El mismo día en que el presidente de España se ha retratado al lado de Puigdemont, en el Parlamento europeo, su partido ha entregado Pamplona a Bildu
Todos
los presidentes tienen una vis asesina. Que nadie me malinterprete, no
creo que hayan matado físicamente a nadie. Pero ascender en la jerarquía
de un partido, mantenerse en la cúspide, llegar al Gobierno, implica
saltar, honestamente o sin miramientos, con fines nobles o espúreos,
sobre los anhelos y ambiciones de muchos otros. Dicen los que conocen
ese entorno que, en la política, no se hacen amigos, sólo hay compañeros
de partido. Y los más veteranos, esos que tienen ya el colmillo
retorcido, recuerdan que el adversario está enfrente y es el enemigo el
que habita en el sillón de al lado. Sobrevivir en ese entorno debe
endurecer la piel y el alma. Hasta que llega el día en que te vas o te
echan. Y ese día los vivos y los muertos se cobran la factura: la
soledad es probablemente el precio más duro que debe pagar un mandatario
público. El teléfono deja de sonar.
Todos
los presidentes han dejado caer a hombres brillantes a lo largo de su
trayectoria pública. José María Aznar prescindió de Rodrigo Rato. Se
sintió traicionado. Felipe González perdió a Alfonso Guerra, el que
había sido su más fiel escudero. A Suárez, que no ganaba para trampas,
acabó echándole el Rey. Y Mariano Rajoy ni siquiera se atrevió a ocupar
su escaño, cedido al bolso Soraya Sáenz de Santamaría, durante el debate
de moción de censura. Zapatero se fue después de traicionarse a sí
mismo, haciendo una enmienda de totalidad a su discurso buenista bajando
salarios públicos y congelando las pensiones. Llegará también el día de
Pedro Sánchez. Como sus predecesores, sentirá que los ciudadanos, los
compañeros y los caídos le echan en cara todo lo que ha hecho, lo que ha
dejado de hacer y lo que él creía que le habían perdonado o incluso
agradecido.
Pedro
Sánchez mató lo que quedaba de democracia interna y socialdemocracia en
el Partido Socialista tras el paso de Zapatero al echarse en brazos de
Pablo Iglesias. Ha acabado con cualquier aspiración de al menos la mitad
de la sociedad catalana y gran parte de los españoles de sentirse
amparados por la ley y protegidos por la Constitución al pactar una
amnistía con Puigdemont y Junqueras. Y está a punto de ahogar la lucha
de generaciones enteras por la dignidad y la Justicia cediendo ante el
proyecto de ETA. Ya lo ha advertido Arnaldo Otegi. Hace unos días, en
Pamplona, anunciaba, en estos términos, lo que se nos viene encima: «Si
se quiere hacer camino para Euskal Herría, si se quiere desarrollar el
proceso soberanista, el camino pasa irremediablemente por Navarra. Aquí
estamos nosotros, en Iruñea, la capital histórica, representando un
proyecto que abarca a toda Euskal Herría. Se abrirá el debate de los
estatus políticos, se abrirá el debate de la plurinacionalidad. Las
cosas cambiarán mucho en los tiempos que vienen». Han comenzado a
cambiar.
El
mismo día en que el presidente de España se ha retratado al lado de
Puigdemont, en el Parlamento europeo, su partido ha entregado Pamplona a
Bildu. Y después –ya nos lo ha dicho Rufián– vendrán los referendum y
los juicios políticos de las sentencias judiciales. La Constitución en
almoneda a cambio de una legislatura más en la Moncloa. Pedro Sánchez ha
superado con creces a sus predecesores. A su lado, fueron aprendices.

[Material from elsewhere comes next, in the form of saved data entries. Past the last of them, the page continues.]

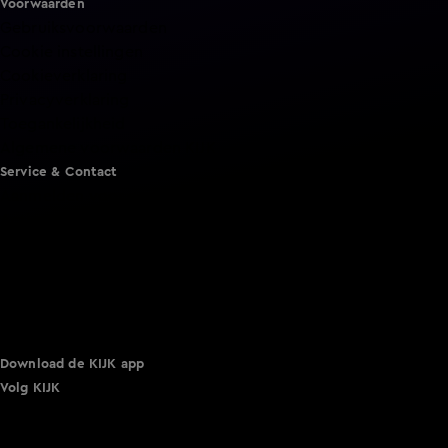
Voorwaarden
Gebruiksvoorwaarden
Cookie instellingen
Cookieverklaring
Privacyverklaring
Toegankelijkheid
Algemene voorwaarden KIJK
Service & Contact
Aanmelden voor een programma
Acties
Adverteren
Smart TV inlog
Over KIJK
Vacatures
Klantenservice
Download de KIJK app
Volg KIJK
©
2026 Talpa Network. Alle rechten voorbehouden. Geen
tekst- en datamining.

No sólo ha prescindido de colaboradores, no sólo ha aparcado a los que
pudieron considerarse amigos, ha vendido un proyecto nacional, el que ha
permitido a millones de personas vivir en paz durante más de cuatro
décadas. El día que llegue su hora, se lo recordarán. Y ni Otegi, ni
Puigdemont, ni Junqueras vendrán a recoger sus restos.